Revision eingelegt (BFH VI R 93/13)
Entscheidungsstichwort (Thema)
Abziehbarkeit von Zivilprozesskosten als außergewöhnliche Belastungen
Leitsatz (amtlich)
Im Zusammenhang mit einem Zivilprozess im Jahr 2010 angefallene Rechtsanwaltsgebühren sind nach der neuen Rechtsprechung des BFH (BFH-Urteil vom 12.05.2011 VI R 42/10, BStBl II 2011, 1015) unter bestimmten Voraussetzungen als außergewöhnliche Belastungen im Sinne des § 33 EStG abziehbar.
Normenkette
EStG §§ 33, 11 Abs. 2 S. 1
Nachgehend
Tatbestand
Die Beteiligten streiten um die Berücksichtigung von Rechtsanwaltskosten als außer-gewöhnliche Belastungen nach § 33 Einkommensteuergesetz (EStG).

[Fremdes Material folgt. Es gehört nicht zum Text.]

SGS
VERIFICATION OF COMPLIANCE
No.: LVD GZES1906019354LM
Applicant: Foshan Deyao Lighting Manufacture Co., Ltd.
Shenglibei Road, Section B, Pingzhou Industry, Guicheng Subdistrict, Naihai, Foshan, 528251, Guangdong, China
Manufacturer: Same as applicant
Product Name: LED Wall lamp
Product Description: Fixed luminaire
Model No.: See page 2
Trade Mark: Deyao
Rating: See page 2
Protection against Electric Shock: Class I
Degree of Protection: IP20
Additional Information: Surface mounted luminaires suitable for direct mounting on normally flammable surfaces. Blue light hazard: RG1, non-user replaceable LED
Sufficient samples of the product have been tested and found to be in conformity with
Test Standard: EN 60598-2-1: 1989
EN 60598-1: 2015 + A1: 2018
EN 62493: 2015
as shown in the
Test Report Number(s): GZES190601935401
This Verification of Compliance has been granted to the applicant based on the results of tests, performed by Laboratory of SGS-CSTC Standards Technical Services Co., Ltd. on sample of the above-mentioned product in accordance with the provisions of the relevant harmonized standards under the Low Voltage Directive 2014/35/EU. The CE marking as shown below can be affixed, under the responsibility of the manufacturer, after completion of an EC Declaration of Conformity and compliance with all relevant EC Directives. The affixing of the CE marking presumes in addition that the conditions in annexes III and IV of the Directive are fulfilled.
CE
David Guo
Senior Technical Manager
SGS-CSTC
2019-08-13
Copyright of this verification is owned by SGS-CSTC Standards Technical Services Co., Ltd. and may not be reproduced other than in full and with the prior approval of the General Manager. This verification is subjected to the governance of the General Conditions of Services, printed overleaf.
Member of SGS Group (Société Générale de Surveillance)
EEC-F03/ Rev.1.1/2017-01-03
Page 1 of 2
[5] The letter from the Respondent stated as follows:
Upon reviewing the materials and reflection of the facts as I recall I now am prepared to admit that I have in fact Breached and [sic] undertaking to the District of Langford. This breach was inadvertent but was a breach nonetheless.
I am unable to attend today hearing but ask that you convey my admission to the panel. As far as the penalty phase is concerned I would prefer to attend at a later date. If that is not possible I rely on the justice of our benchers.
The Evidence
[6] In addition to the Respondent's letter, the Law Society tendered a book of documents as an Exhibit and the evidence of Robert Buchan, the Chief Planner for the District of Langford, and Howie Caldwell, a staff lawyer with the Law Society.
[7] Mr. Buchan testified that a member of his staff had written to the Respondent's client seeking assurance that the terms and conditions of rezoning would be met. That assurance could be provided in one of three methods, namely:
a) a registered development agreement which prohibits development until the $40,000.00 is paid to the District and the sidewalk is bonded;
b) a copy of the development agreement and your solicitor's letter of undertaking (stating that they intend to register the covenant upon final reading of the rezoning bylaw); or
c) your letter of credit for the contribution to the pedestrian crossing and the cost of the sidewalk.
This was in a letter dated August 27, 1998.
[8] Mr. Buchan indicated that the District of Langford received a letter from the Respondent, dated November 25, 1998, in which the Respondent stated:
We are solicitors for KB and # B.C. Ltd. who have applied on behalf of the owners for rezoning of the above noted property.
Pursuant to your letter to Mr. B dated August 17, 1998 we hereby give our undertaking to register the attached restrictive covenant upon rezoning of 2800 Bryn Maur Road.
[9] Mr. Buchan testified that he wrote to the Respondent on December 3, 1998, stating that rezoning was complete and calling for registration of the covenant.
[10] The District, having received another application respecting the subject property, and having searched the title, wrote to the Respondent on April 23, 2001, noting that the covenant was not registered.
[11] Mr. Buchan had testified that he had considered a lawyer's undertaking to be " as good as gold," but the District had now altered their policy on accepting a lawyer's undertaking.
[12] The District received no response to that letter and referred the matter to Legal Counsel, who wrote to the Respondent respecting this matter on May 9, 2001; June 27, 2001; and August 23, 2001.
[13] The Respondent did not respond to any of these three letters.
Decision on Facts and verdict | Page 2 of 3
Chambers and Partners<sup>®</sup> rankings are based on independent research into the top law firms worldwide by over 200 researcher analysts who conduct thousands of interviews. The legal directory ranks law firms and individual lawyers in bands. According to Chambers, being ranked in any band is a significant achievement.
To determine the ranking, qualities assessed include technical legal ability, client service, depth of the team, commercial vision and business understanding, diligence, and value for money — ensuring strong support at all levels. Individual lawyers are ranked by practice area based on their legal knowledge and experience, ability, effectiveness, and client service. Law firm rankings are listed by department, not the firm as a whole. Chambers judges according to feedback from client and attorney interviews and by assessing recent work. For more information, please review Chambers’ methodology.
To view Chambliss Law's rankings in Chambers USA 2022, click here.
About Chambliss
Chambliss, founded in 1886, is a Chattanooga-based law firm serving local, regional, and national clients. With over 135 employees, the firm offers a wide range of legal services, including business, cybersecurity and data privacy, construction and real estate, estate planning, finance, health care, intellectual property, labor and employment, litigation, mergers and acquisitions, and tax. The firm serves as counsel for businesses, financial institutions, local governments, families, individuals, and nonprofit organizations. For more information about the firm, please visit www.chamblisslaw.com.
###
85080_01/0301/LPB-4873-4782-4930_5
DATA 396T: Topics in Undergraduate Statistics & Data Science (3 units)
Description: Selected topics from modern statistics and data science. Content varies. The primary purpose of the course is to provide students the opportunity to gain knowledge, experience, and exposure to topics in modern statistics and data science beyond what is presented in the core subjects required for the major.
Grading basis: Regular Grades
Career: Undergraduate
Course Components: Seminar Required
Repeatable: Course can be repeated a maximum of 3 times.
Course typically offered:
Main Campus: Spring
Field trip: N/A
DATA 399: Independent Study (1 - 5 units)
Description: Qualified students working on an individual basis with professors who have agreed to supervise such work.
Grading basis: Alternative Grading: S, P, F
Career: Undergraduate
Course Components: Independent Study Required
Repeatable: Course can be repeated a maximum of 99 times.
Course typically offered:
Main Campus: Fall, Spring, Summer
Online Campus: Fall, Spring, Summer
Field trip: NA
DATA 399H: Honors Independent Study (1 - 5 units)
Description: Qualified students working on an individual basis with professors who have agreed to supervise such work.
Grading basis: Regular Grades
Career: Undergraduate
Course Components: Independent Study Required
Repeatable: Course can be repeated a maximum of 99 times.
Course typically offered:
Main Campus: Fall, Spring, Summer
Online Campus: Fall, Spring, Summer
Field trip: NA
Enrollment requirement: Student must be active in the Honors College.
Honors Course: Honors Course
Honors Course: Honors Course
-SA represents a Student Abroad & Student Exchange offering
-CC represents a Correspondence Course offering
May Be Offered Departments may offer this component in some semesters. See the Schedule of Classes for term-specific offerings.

Die Kläger sind Eheleute, die zusammen zur Einkommensteuer veranlagt werden. Die Klägerin erzielte als kaufmännische Angestellte im Streitjahr 2010 Einkünfte aus nicht-selbständiger Arbeit. Da sie sich in Altersteilzeit befand, wurde ihr ein steuerfreier Aufstockungsbetrag in Höhe von ... € gezahlt, der dem Progressionsvorbehalt unterliegt. Der Kläger bezog keine Einkünfte. In ihrer Einkommensteuererklärung 2010 beantragten die Kläger die Berücksichtigung von Krankheitskosten in Höhe von 916,-€ als außergewöhnliche Belastungen, die sich jedoch nach Abzug der zumutbaren Eigenbelastung von 1.013 € steuerlich nicht auswirkten. Die Einkommensteuer wurde im Einkommensteuerbescheid für 2010 vom 12.07.2011 mit ... € festgesetzt.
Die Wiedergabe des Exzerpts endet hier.